START Selected extract
Personal information
- Full name: Bárbara Klarissa Olivieri Dávila
- Date of birth: 24 February 2002 (age 24)
- Place of birth: Katy, Texas, U.S.
- Height: 1.68 m (5 ft 6 in)
- Positions: Attacking midfielder; forward;

Team information
- Current team: Boston Legacy
- Number: 21

Youth career
- 2013-2020: Albion Hurricanes
- 2017-2019: Tompkins High School

College career
- Years: Team / Apps / (Gls)
- 2020–2021: Texas A&M Aggies / 26 / (13)

Senior career*
- Years: Team / Apps / (Gls)
- 2022–2023: Monterrey / 27 / (3)
- 2023–2025: Houston Dash / 44 / (6)
- 2026–: Boston Legacy / 10 / (0)
- 2025: → Tigres UANL (loan) / 14 / (1)

International career^{‡}
- 2018: Venezuela U17 / 6 / (4)
- 2020–2022: Venezuela U20 / 8 / (5)
- 2021–: Venezuela / 27 / (3)

= Bárbara Olivieri =

Venezuelan footballer (born 2002)

Bárbara Klarissa Olivieri Dávila (born 24 February 2002) is a professional footballer who plays as an attacking midfielder or forward for Boston Legacy FC of the National Women's Soccer League (NWSL). Born and raised in the United States to Venezuelan parents, she plays for the Venezuela national team.

Olivieri played college soccer for the Texas A&M Aggies and was named the SEC Freshman of the Year in 2020. After two years at Texas A&M, she began her professional career with Liga MX Femenil club Monterrey. In 2023, she joined the Houston Dash in the NWSL, before moving to Boston Legacy FC following a Liga MX Femenil–winning loan with Tigres UANL.

==Early life==
Olivieri was born and raised in Katy, Texas, United States to Venezuelan parents. She played multiple sports as a child and especially soccer, starting at age 3. In 2014, Olivieri's parents took her to a Houston Dash game that exposed her to women's professional soccer. She attended Tompkins High School where her teams reached the Texas state championship final in 2017 and 2019.

==College career==
Olivieri attended Texas A&M University in College Station, Texas. In 2020 she was named SEC Freshman of the Year, and she was named to all-SEC teams for both the 2020 and 2021 seasons. Following her sophomore season and a stunning international debut, Olivieri left the college game to pursue a professional career.
END Selected extract
START Records
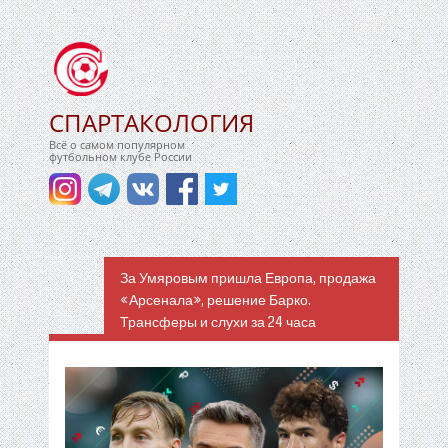
СПАРТАКОЛОГИЯ
Всё о самом популярном
футбольном клубе России
За Умяровым пришла Европа, продажа
«Арсенала», решение Барко.
Трансферы и слухи за 24 часа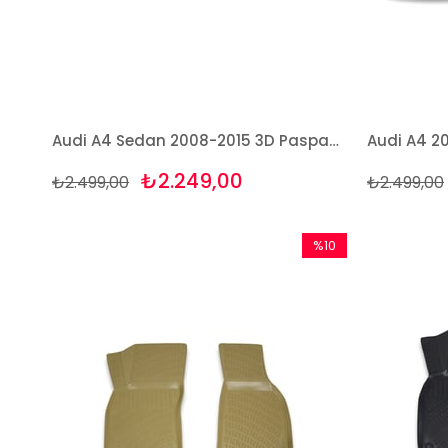
Audi A4 Sedan 2008-2015 3D Paspas Takımı Bizymo
₺2.249,00
₺2.499,00
₺2.499,00
%10
İndirim
%10İndirim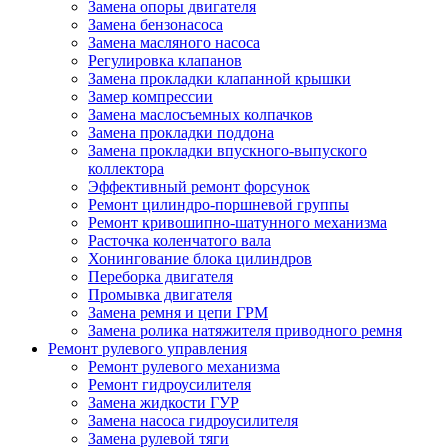
Замена опоры двигателя
Замена бензонасоса
Замена масляного насоса
Регулировка клапанов
Замена прокладки клапанной крышки
Замер компрессии
Замена маслосъемных колпачков
Замена прокладки поддона
Замена прокладки впускного-выпуского
коллектора
Эффективный ремонт форсунок
Ремонт цилиндро-поршневой группы
Ремонт кривошипно-шатунного механизма
Расточка коленчатого вала
Хонингование блока цилиндров
Переборка двигателя
Промывка двигателя
Замена ремня и цепи ГРМ
Замена ролика натяжителя приводного ремня
Ремонт рулевого управления
Ремонт рулевого механизма
Ремонт гидроусилителя
Замена жидкости ГУР
Замена насоса гидроусилителя
Замена рулевой тяги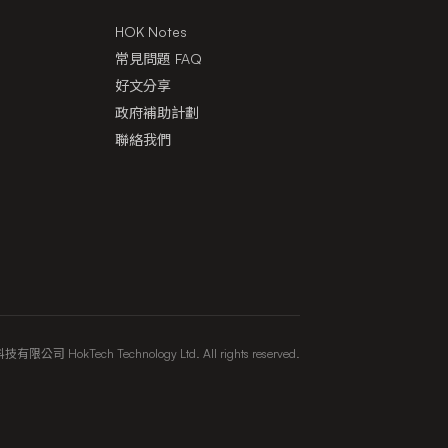
HOK Notes
常見問題 FAQ
好文分享
政府補助計劃
聯絡我們
限公司 HokTech Technology Ltd. All rights reserved.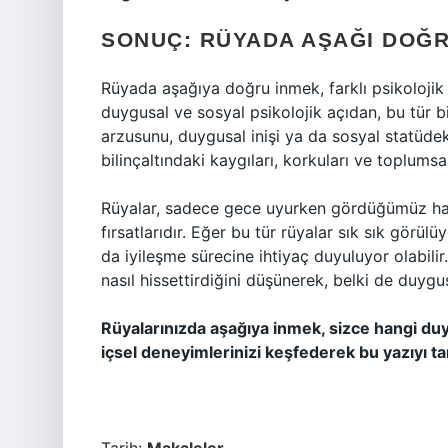
SONUÇ: RÜYADA AŞAĞI DOĞR
Rüyada aşağıya doğru inmek, farklı psikolojik b
duygusal ve sosyal psikolojik açıdan, bu tür b
arzusunu, duygusal inişi ya da sosyal statüdeki 
bilinçaltındaki kaygıları, korkuları ve toplumsal
Rüyalar, sadece gece uyurken gördüğümüz hay
fırsatlarıdır. Eğer bu tür rüyalar sık sık görül
da iyileşme sürecine ihtiyaç duyuluyor olabilir.
nasıl hissettirdiğini düşünerek, belki de duygu
Rüyalarınızda aşağıya inmek, sizce hangi duyg
içsel deneyimlerinizi keşfederek bu yazıyı tar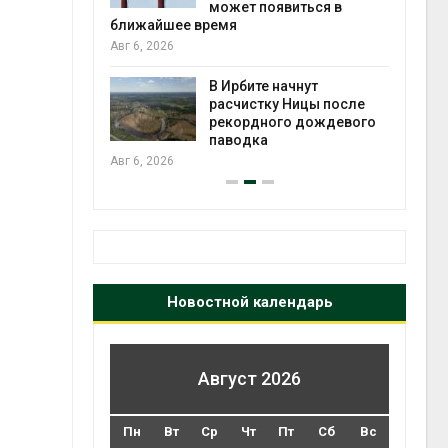
может появиться в
Авг 5
ближайшее время
Авг 6, 2026
т всё
ой
В Ирбите начнут
а засух,
расчистку Ницы после
 рубок
рекордного дождевого
Авг 5
паводка
Авг 6, 2026
Новостной календарь
Август 2026
Пн
Вт
Ср
Чт
Пт
Сб
Вс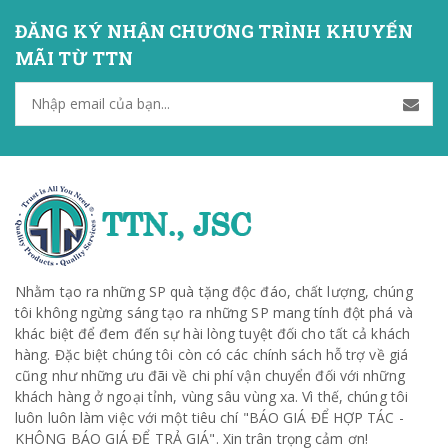
ĐĂNG KÝ NHẬN CHƯƠNG TRÌNH KHUYẾN
MÃI TỪ TTN
Nhằm tạo ra những SP quà tặng độc đáo, chất lượng, chúng
tôi không ngừng sáng tạo ra những SP mang tính đột phá và
khác biệt để đem đến sự hài lòng tuyệt đối cho tất cả khách
hàng. Đặc biệt chúng tôi còn có các chính sách hỗ trợ về giá
cũng như những ưu đãi về chi phí vận chuyển đối với những
khách hàng ở ngoại tỉnh, vùng sâu vùng xa. Vì thế, chúng tôi
luôn luôn làm việc với một tiêu chí "BÁO GIÁ ĐỂ HỢP TÁC -
KHÔNG BÁO GIÁ ĐỂ TRẢ GIÁ". Xin trân trọng cảm ơn!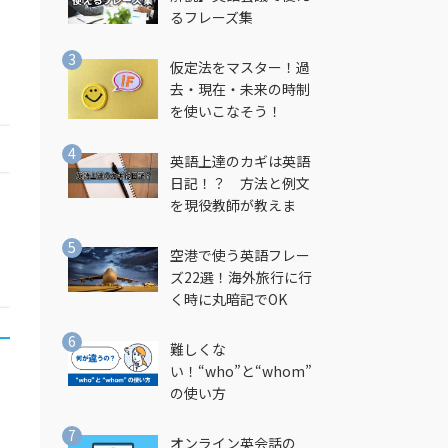
るフレーズ集
な
仮定法をマスター！過
去・現在・未来の時制
を使いこなそう！
英語上達のカギは英語
日記！？ 方法と例文
を現役教師が教えま
す！
空港で使う英語フレー
ズ22選！海外旅行に行
く時に丸暗記でOK
難しくな
い！“who”と“whom”
の使い方
オンライン英会話の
END Records
▶ Work instruction A:
In the article on Bárbara Olivieri, print the passage from "- 2021–: Venezuela" to "Venezuela national team.".
▶ Work instruction B:
Rewrite the paragraph of the Bárbara Olivieri article that begins "Olivieri was born and raised in Katy" as a short bulleted list, keeping its main facts.
▶ Work instruction C:
Carry the article about Bárbara Olivieri forward, writing the section that comes after its last sentence.

▶ Task output A:
- 2021–: Venezuela / 27 / (3)

= Bárbara Olivieri =

Venezuelan footballer (born 2002)

Bárbara Klarissa Olivieri Dávila (born 24 February 2002) is a professional footballer who plays as an attacking midfielder or forward for Boston Legacy FC of the National Women's Soccer League (NWSL). Born and raised in the United States to Venezuelan parents, she plays for the Venezuela national team.

▶ Task output B:
- Born and raised in Katy, Texas, United States, to Venezuelan parents.
- Played multiple sports as a child, especially soccer, which she began at age 3.
- In 2014, her parents took her to a Houston Dash game, which exposed her to women's professional soccer.
- Attended Tompkins High School, whose teams reached the Texas state championship final in 2017 and 2019.

▶ Task output C:
==Club career==
===Monterrey===
Olivieri signed with Monterrey in Mexico in early February 2022. While with the club, the Rayadas finished the Clausura 2022 regular season at the top of the table, but lost in the playoff semi-final. Monterrey was second in the Apertura 2022 regular season and again lost in the playoff semi-final.

===Houston Dash===
In February 2023, the Houston Dash signed Olivieri on a one-year contract with an option for 2024.

===Boston Legacy===
On 22 August 2025, Boston Legacy FC acquired Olivieri from the Dash in exchange for $100,000 in transfer funds and signed her to a long-term deal through 2029. Olivieri would then join Mexican club Tigres UANL before returning to Boston ahead of its inaugural NWSL season in 2026. She became the first Venezuelan player to win a Liga MX championship after helping Tigres win the 2025 Apertura title.

On 15 July 2026, Olivieri scored her first goal for the Legacy in a 1–0 win over the Orlando Pride, the club's first-ever road victory.

==International career==
Olivieri represented Venezuela at the 2018 South American U-17 Championship, the 2020 South American U-20 Championship, and the 2022 South American U-20 Championship.

At the senior level, Olivieri made her debut on 1 December 2021, in a 2–1 friendly win over India. She scored the game-winning goal and assisted the other goal.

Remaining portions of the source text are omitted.